Department of Medical Oncology, Corporació Sanitària Parc Taulí Sabadell, Parc del Taulí 1, 08208, Sabadell, Barcelona, Spain.
Department of Digestology-Endoscopy, Corporació Sanitària Parc Taulí Sabadell, Parc del Taulí 1, 08208, Sabadell, Barcelona, Spain.
Int J Colorectal Dis. 2020 May;35(5):921-927. doi: 10.1007/s00384-020-03553-7. Epub 2020 Mar 7.
Currently, endoscopic resection of early colorectal cancer defined as carcinoma with limited invasion of the mucosa (Tis) and submucosa (T1) is possible. However, lymph node spreading increases to 16.2% of cases when tumor invades the submucosa. We analyzed the previously identified factors for lymph node dissemination and recurrence, in our population.

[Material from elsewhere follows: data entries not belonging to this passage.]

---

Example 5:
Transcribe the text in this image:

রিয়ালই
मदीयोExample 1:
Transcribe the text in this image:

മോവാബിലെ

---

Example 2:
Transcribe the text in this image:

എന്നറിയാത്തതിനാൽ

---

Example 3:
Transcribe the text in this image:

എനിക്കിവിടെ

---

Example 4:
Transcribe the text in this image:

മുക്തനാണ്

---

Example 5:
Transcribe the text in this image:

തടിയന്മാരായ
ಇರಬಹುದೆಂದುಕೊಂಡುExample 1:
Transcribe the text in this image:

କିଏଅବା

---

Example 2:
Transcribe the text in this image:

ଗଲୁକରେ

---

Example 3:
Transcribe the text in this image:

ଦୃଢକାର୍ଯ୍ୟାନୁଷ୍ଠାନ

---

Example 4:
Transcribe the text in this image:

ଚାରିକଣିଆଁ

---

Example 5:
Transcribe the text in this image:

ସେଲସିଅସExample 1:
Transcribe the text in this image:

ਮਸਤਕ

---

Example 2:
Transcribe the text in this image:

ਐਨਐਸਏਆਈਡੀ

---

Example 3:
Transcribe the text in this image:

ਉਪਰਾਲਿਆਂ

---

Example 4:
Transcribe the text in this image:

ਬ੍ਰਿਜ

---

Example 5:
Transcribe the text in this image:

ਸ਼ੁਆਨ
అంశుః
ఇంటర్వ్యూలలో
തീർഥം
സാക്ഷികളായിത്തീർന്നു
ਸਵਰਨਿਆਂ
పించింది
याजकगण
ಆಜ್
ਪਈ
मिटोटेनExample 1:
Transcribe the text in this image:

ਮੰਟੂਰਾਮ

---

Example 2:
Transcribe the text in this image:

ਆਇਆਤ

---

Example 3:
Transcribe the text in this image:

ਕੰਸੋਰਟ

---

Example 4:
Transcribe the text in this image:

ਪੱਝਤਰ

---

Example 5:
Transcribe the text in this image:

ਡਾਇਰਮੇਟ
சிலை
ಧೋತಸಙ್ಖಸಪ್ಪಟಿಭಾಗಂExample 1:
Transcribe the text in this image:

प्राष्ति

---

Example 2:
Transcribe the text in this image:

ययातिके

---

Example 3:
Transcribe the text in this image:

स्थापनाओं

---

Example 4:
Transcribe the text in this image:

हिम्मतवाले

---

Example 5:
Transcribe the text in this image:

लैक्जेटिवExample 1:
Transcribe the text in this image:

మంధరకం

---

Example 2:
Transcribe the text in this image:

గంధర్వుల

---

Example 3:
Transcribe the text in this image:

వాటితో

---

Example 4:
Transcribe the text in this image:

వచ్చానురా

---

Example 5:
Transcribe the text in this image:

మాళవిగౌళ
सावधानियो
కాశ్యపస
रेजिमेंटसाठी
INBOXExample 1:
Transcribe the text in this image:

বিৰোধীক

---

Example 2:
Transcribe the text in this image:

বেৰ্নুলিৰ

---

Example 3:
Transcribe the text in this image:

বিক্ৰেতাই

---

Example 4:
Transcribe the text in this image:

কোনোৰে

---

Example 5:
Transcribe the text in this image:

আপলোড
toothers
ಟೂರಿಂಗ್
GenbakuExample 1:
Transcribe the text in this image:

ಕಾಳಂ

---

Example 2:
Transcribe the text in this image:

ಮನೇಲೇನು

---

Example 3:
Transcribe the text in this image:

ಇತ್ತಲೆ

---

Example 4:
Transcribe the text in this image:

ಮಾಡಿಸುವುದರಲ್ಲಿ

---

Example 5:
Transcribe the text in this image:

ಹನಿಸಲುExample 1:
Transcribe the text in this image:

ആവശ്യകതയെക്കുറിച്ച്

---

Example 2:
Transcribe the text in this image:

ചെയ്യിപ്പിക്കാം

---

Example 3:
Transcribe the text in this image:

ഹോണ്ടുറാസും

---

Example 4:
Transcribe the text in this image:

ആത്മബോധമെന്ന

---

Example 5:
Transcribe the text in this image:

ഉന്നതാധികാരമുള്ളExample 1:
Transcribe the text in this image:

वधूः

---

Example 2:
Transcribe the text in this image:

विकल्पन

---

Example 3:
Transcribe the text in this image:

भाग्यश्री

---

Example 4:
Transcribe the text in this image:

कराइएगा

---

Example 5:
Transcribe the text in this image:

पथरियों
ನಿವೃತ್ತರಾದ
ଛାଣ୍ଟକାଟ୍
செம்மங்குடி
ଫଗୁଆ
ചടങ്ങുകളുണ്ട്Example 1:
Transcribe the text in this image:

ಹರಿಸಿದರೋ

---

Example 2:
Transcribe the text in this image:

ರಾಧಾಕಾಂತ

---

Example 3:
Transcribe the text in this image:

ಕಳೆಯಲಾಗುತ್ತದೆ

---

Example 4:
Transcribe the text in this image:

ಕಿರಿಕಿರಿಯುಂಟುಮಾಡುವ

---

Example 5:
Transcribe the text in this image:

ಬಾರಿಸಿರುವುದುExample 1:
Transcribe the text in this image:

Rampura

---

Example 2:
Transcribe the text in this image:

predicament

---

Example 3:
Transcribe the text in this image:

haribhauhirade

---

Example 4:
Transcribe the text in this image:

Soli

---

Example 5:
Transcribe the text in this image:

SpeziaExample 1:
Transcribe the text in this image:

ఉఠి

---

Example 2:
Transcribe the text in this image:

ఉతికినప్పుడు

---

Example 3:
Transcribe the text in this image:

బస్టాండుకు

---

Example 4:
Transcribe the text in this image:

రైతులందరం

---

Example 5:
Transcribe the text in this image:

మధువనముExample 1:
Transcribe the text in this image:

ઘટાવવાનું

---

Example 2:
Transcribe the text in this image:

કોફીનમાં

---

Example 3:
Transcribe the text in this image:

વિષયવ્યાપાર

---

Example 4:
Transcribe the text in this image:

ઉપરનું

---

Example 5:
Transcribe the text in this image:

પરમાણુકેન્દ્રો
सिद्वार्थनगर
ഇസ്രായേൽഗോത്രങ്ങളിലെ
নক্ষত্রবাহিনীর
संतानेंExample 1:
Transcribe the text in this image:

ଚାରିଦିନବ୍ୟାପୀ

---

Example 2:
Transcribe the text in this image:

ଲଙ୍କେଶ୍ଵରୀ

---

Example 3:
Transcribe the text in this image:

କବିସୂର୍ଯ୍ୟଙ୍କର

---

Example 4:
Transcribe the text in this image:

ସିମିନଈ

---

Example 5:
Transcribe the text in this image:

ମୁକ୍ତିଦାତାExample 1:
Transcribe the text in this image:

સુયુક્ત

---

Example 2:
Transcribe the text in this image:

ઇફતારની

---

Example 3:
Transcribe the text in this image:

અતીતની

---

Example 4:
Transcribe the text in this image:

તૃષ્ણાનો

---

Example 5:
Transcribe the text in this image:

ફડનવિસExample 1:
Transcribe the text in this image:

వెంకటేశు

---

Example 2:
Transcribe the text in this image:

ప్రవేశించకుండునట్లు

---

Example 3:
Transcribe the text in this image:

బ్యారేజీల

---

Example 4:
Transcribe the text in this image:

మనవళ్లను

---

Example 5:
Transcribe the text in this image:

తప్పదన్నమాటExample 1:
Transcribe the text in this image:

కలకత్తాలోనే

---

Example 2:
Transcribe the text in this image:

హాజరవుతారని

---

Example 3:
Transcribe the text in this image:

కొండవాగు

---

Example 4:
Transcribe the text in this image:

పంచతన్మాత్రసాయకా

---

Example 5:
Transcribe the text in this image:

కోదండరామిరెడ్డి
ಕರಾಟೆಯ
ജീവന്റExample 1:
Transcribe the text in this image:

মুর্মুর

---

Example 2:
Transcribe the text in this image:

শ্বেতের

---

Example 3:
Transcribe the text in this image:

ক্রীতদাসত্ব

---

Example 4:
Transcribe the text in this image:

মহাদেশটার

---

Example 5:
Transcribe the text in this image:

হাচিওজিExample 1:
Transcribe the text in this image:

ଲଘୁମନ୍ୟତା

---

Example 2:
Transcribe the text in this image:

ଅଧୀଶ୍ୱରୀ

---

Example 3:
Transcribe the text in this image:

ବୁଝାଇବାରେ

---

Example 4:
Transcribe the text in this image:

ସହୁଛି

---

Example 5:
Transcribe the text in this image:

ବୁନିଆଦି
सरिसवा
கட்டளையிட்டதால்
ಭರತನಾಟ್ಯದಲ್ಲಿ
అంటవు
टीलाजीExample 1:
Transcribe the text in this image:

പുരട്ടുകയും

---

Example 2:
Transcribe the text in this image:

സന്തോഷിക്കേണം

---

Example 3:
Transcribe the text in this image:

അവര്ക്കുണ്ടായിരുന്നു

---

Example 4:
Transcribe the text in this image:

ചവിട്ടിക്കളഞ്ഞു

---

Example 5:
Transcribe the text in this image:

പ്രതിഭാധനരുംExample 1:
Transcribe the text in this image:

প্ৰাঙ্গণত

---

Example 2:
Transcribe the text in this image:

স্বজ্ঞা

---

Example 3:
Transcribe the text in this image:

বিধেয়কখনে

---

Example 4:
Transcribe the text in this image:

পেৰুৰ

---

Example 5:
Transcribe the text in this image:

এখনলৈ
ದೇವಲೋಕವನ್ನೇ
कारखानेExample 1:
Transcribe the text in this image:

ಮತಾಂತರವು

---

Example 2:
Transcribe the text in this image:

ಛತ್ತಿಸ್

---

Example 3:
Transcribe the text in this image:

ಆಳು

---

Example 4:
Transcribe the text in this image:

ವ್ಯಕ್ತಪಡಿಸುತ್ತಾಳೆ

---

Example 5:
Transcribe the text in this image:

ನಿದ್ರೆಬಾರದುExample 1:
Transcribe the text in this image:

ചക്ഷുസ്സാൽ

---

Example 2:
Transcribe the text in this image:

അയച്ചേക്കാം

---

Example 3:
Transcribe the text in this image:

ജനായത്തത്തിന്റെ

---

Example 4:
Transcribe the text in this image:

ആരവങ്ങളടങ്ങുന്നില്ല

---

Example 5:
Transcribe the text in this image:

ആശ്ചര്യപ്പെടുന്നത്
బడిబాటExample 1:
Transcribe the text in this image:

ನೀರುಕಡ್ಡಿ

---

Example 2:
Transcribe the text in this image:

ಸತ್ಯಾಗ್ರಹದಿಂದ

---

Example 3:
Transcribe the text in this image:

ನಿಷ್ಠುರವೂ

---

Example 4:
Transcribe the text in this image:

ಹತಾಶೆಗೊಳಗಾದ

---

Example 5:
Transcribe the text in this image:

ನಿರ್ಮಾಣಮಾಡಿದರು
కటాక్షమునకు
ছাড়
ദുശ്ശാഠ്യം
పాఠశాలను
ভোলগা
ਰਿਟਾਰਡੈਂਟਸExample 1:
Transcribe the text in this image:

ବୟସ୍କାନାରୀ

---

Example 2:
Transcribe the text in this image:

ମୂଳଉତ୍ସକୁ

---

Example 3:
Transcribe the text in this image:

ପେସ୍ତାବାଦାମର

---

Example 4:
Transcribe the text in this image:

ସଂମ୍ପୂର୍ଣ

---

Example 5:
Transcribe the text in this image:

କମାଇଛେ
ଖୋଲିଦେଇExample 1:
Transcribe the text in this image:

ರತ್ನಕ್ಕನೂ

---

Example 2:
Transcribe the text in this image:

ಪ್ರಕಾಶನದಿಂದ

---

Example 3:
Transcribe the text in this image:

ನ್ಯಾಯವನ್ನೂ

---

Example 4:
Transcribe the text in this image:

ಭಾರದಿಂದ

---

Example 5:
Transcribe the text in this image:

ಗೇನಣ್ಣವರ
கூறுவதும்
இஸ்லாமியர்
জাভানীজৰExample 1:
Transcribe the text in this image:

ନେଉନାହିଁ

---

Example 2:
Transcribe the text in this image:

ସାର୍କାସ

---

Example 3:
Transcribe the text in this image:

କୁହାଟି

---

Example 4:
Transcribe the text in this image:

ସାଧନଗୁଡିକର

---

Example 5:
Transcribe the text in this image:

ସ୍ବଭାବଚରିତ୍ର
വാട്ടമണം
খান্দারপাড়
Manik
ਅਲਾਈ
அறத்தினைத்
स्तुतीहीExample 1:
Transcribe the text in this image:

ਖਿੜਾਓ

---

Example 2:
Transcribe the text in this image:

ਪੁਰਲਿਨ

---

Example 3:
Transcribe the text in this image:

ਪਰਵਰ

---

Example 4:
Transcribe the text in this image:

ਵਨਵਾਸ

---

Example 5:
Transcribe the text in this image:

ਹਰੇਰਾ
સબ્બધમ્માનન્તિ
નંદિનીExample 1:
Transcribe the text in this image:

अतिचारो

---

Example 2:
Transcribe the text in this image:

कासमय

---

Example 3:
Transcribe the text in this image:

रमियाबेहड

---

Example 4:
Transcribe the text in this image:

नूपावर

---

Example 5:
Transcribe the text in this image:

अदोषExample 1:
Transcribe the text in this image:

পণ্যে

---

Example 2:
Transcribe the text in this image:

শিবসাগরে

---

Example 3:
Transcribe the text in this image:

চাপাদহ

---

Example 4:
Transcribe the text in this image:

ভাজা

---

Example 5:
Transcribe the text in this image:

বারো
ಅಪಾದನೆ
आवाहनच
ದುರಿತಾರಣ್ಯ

We analyzed retrospectively all patients with T1 tumors, treated at our center with endoscopic resection and some with additional surgery between January 2006 and January 2018. Statistical analysis was performed using IBM SPSS Statistics 25.0.
One hundred fifty-nine patients were treated with endoscopic resection, 56.6% with additional surgery. The mean age was 68.74 years and 69. 9% were male. All patients who underwent additional surgery presented negative margins and 8.8% presented positive lymph nodes. In a mean follow-up of 23.36 months, 13 patients had relapsed. The risk of relapse did not differ between patients treated with additional surgery from those who only underwent endoscopic resection (p = 0.506). On the other hand, lymph node dissemination (p = 0.007) and a positive endoscopic margin (p = 0.01) were independent risk factors for relapse. There was a positive association between lymph node dissemination and lymphatic (p = 0.07), vascular (p = 0.007), and perineural (p = 0.001) invasion and also with degree of histological differentiation (p = 0.001).
In our study, lymphatic, vascular, and perineural invasion and also the degree of histological differentiation were associated with lymph node dissemination. However, the only independent risk factors for long-term recurrence were a positive margin and lymph node dissemination.
目前,对于局限于黏膜(Tis)和黏膜下层(T1)的早期结直肠癌,可行内镜下切除术。然而,当肿瘤侵犯黏膜下层时,淋巴结转移率增加至 16.2%。我们分析了本地区先前确定的与淋巴结转移和复发相关的因素。
我们回顾性分析了 2006 年 1 月至 2018 年 1 月期间在我们中心接受内镜下切除术治疗的 T1 肿瘤患者,其中部分患者进行了额外的手术。采用 IBM SPSS Statistics 25.0 进行统计学分析。
159 例患者接受了内镜下切除术,其中 56.6%接受了额外的手术。患者平均年龄为 68.74 岁,69.9%为男性。所有接受额外手术的患者均切缘阴性,8.8%的患者存在阳性淋巴结。在平均 23.36 个月的随访中,有 13 例患者复发。接受额外手术和仅接受内镜下切除术的患者之间的复发风险无差异(p=0.506)。另一方面,淋巴结播散(p=0.007)和内镜下切缘阳性(p=0.01)是复发的独立危险因素。淋巴结播散与淋巴管(p=0.07)、血管(p=0.007)和神经周围侵犯(p=0.001)以及组织学分化程度(p=0.001)呈正相关。
在本研究中,淋巴管、血管和神经周围侵犯以及组织学分化程度与淋巴结播散相关。然而,淋巴结转移和阳性切缘是长期复发的唯一独立危险因素。